Je trouve particulièrement regrettable que le dernier document important de ce mouvement, portant Appel à mobilisation pour un compromis politique historique n’ait pas été le moindrement médiatisé sur la scène nationale. Ce mépris de la presse algérienne est d’autant plus triste, qu’il s’agit d’un document diffusé le 1er novembre 2010, pour faire la jonction avec la déclaration du 1er novembre 1954, qui a scellé l’histoire de la libération de notre pays, dont il s’inspire largement.
A un moment où l’Algérie est embourbée dans une crise dont les conséquences risquent d’être catastrophiques, tout citoyen algérien est investi du devoir de contribuer à tout projet ou initiative, qu’il juge en mesure d’aider son pays. Aussi, brimer cet engagement citoyen en le marginalisant et en lui refusant la parole, relève d’un déni du droit à l’expression. Et qui d’autres, mieux que les journalistes, savent l’importance de l’expression pour transmettre les idées et permettre aux citoyens de réfléchir ensemble pour résoudre leurs problèmes, et dégager les voies d’un meilleur avenir commun.
S’il est entendu que chaque titre a sa ligne éditoriale et par conséquent s’accorde le droit de refuser certaines plumes, il n’est pas concevable que tous les médias se mettent au diapason pour refuser la parole à des groupes de citoyens qui activent pacifiquement pour mettre fin à la dictature.
Il n’y a rien de plus triste que des journalistes, eux-mêmes brimés par un système politique oppresseur, se mettent à appliquer le même traitement à leurs concitoyens. Des femmes et des hommes interpellés par le malaise qui ronge leur société et qui décident de prendre leurs responsabilités, en appelant à la mobilisation citoyenne pour mettre fin au désordre de leur pays et contribuer à l’émergence d’une culture démocratique, prélude à l’Etat de droit. Leur projet de création d’un front national pour le changement démocratique présente une chance qu’on devrait compter au profit de l’Algérie. D’autant que de nombreux observateurs de la scène politique et sociale convergent aujourd’hui pour dire que seul un mouvement d’union nationale est en mesure de changer le système politique du pays.
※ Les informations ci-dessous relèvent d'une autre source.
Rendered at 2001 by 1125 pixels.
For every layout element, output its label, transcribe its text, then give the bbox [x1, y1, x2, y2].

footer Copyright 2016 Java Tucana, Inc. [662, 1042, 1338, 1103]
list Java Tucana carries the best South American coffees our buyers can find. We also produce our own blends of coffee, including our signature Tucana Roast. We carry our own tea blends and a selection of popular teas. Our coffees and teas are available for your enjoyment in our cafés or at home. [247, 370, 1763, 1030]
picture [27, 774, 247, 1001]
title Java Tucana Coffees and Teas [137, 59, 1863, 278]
Et c’est justement dans cette perspective qu’intervient le projet de front pour le changement démocratique, qui depuis le début de ses activités ambitionne de sceller cette union entre les Algériens, et ce, par-delà, toutes les contingences dogmatiques qui s’interposent entre eux et cet État de droit qu’ils appellent pourtant, de tous leurs vœux.
C’est fort regrettable qu’un projet qui prône l’union des citoyens pour une Algérie meilleure soit frappé d’interdiction de parole, alors que les détracteurs de ce pays font la pluie et le beau temps en squattant à l’année longue les colonnes de nos journaux.